Heyman couldn't recall the meeting, but she suggested that the transportation committee revisit the Metrorail contract and consider more subcontract positions. "If you have a contract obligation and cannot fill the capacity, you have to contract out or subcontract out," Heyman said in a recent phone interview.Sorenson's chief of staff, Sylvia Farina, couldn't remember the substance of the meeting either.
The contract was never revisited.
But it's clear that county oversight has been poor.
Miami-Dade Transit recently spent more than a quarter-million dollars in Homeland Security funds on an automated system to make sure Wackenhut guards are on duty. The county could not verify how often the data is processed.
Last month Bonnie Todd, Miami-Dade Transit's chief of safety and security, was abruptly terminated for "nonperformance," according to Bradley. When pressed for an explanation, Bradley provided a statement alleging that Todd had failed to perform her required duties though Todd's personnel file contained nothing but glowing performance evaluations and commendations. Before her termination, Todd supervised the five people who, among other things, oversee the county's multimillion-dollar contract with Wackenhut. It is unclear whether her firing was prompted by preliminary audit reports or for some other reason.
The lawsuits, in the meantime, continue to thicken with depositions as both sides await a review by the county's Office of Audit and Management.

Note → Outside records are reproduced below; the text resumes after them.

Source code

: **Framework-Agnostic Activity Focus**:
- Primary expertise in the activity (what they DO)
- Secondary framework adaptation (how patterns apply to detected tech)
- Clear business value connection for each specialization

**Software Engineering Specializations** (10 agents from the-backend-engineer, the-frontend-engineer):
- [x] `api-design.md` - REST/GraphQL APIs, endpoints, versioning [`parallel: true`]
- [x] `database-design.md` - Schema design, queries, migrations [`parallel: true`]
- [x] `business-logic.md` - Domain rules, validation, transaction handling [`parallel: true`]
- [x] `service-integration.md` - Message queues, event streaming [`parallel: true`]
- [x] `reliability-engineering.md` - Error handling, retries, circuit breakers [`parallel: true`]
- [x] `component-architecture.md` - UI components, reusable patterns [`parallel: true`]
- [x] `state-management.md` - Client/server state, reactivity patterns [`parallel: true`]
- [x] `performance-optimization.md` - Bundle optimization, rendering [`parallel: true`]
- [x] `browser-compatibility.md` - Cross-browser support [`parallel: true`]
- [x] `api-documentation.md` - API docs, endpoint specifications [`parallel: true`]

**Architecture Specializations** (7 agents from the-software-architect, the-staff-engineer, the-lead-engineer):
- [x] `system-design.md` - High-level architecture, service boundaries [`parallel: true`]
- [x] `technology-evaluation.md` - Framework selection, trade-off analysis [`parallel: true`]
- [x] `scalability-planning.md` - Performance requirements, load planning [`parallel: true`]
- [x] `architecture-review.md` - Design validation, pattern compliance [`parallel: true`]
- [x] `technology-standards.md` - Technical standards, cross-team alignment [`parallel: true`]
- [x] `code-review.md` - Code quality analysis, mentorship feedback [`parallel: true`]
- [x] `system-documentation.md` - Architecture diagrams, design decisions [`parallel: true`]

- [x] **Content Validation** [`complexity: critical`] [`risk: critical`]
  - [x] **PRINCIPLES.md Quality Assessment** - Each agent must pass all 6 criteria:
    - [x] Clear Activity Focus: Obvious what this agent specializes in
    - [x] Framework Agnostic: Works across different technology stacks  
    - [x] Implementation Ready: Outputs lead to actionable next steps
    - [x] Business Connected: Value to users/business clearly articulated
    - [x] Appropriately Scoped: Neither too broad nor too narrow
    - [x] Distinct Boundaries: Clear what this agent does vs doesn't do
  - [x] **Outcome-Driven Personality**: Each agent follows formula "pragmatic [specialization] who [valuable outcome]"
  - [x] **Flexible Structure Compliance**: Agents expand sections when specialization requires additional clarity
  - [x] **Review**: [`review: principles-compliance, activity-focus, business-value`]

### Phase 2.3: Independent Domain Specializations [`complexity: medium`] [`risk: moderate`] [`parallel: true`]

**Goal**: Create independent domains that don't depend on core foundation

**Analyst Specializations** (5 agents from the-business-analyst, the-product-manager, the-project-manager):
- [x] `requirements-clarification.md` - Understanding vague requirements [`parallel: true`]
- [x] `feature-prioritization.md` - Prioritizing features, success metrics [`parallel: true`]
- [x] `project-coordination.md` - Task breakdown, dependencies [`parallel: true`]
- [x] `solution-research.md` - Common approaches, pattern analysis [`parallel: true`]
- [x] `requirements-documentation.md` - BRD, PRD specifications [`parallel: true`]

Gilbert's and Rosario's lawsuits are set for trial this month; Mitnick is up in October. Trimble will make her first stab at recovering county money in November.
Wackenhut declined to comment about the specifics of this story. But in a letter to New Times, company attorney Robert Kilbride maintained that an even better one is in store: "We are confident it will be a bigger, and certainly a more substantive, story than the one you are contemplating writing at this premature stage."